The Lions exorcising their playoff demons by beating Matthew Stafford is the stuff of legend

Matthew Stafford was supposed to be the Detroit Lions’ savior.

The former No. 1 overall pick was the franchise quarterback destined to take the once bottom-feeding Lions back to the promised land. A beloved team legend, Stafford was good, perhaps great, but he couldn’t perform miracles. The Lions acknowledged this unfortunate reality when they traded him to the Los Angeles Rams in 2021. They were vindicated when he won a Super Bowl championship with a supporting cast befitting his unique abilities.

One question remained: when was the Lions’ turn at glory? And when would they see Stafford again? Sunday night’s raucous Lions’ Wild Card victory had a poetic way of answering both burning questions in one fell swoop.

Sunday presented the Lions with only their second playoff victory since the fall of the Soviet Union. The last time they featured on the second weekend of the NFL postseason, Arnold Schwarzenegger had not yet saved Linda Hamilton and Edward Furlong from Robert Patrick’s menacing T-1000 Terminator. With the unsurprising demise of the Dallas Cowboys, Detroit is now guaranteed a second game at home this postseason. It could very well make a legitimate run to this year’s NFC title game. Once unthinkable to any average NFL observer (heck, especially Detroit fans), the Lions have become a powerhouse.

But until Sunday evening, they didn’t have a signature moment.

Enter Stafford in his return to Ford Field. Enter the man who got “it” done … but for another NFL team. Enter perhaps the most mythical figure in Lions’ franchise history, the one the organization itself let down at almost every turn. The one who got away. If Dan Campbell’s revitalized Lions couldn’t beat Stafford in his return to the Lake St. Clair and Lake Erie strait, this franchise would never get the playoff win monkey back off its back. Full stop. The Lions would forever be a joke, a sad-sack organization forced to relive its January horrors through an endless circle of torment on a loop.

Don’t you love it when everything comes full circle?

The Lions did not fall victim to Stafford’s trademark brilliance. They did not let him enter Detroit and spoil the biggest pro football party the great state of Michigan has thrown in over three decades. No, no, no. They beat Stafford even after watching him get bruised and battered and launch dime after dime in an ultimately fruitless effort that wasn’t enough to lift his new team to a win. Sound familiar? In a way, it had to be comforting for Lions fans to finally be on the winning end of a futile superhero performance from Stafford in their home stadium.

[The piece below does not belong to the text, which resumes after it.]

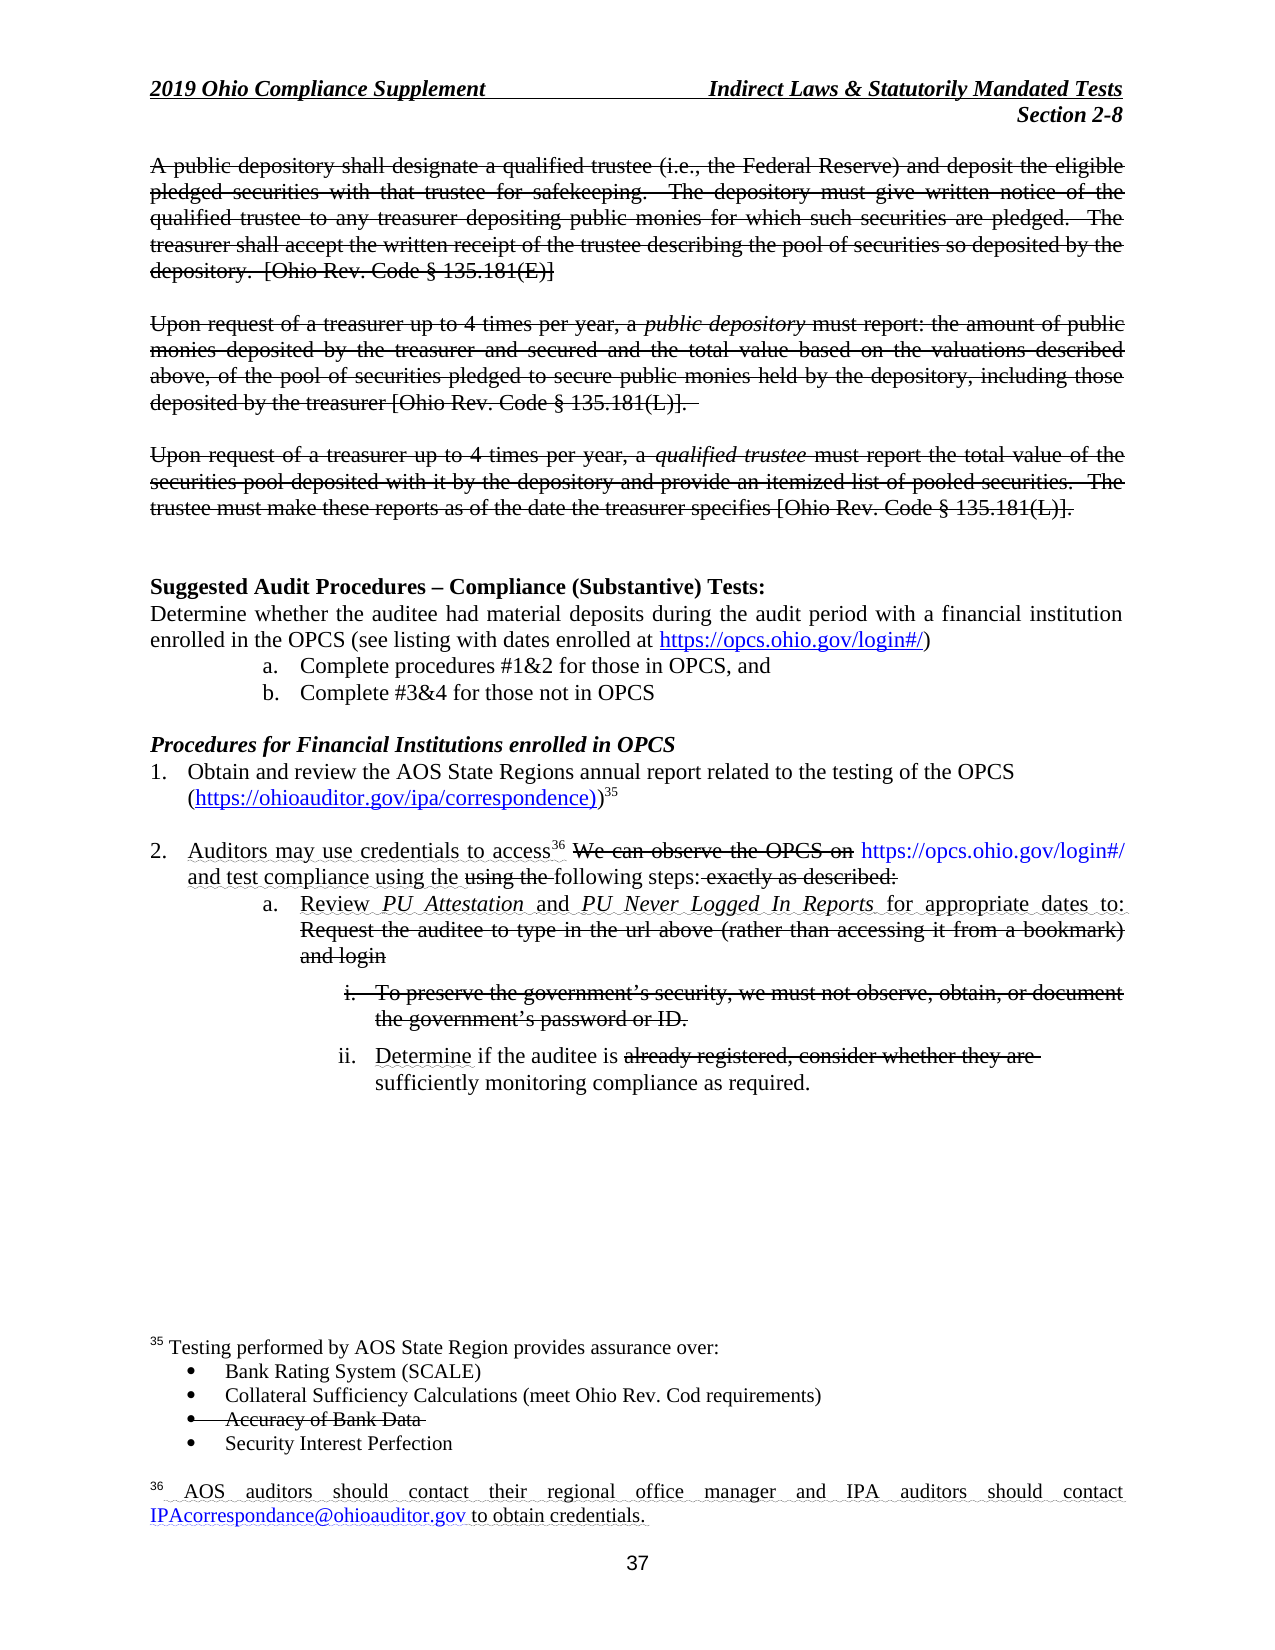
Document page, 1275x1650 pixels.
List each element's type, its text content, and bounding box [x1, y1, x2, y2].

This sort of breakthrough moment over Stafford would always be the clearest sign the Lions had arrived. It was always going to taste the sweetest, too. While the comparisons aren’t apples to apples, the Lions reaching long-awaited prominence by overcoming Stafford is the equivalent of the Oklahoma City Thunder toppling Kevin Durant in a playoff series. It’d be like the Toronto Maple Leafs sending Phil Kessel home in the postseason. Really, any professional sports icon who couldn’t quite finish the job for the team and city that embraced them wholeheartedly applies to this new Lions-Stafford dynamic.

If I didn’t know any better, I’d say someone penned this script for the Lions in Hollywood. The Lions putting themselves on the doorstep of an NFC Championship Game appearance by conquering the finest quarterback in team history sounds sillier every time it crosses my mind. But that’s what happened. The Lions changed a decades-long narrative of misery by surviving Matthew Stafford.

I get goosebumps just thinking about it.

So, when’s the Lions’ turn at glory? It’s probably now. Right now, as they prepare for a date in the NFL’s quarterfinals. They’ve cemented themselves as a force to be reckoned with by using Stafford, of all people, as a stepping stone.

Stafford was the Lions’ savior, but Sunday night was definitive proof they could finally stand on their own two legs. The football gods couldn’t have written a better epic if they tried.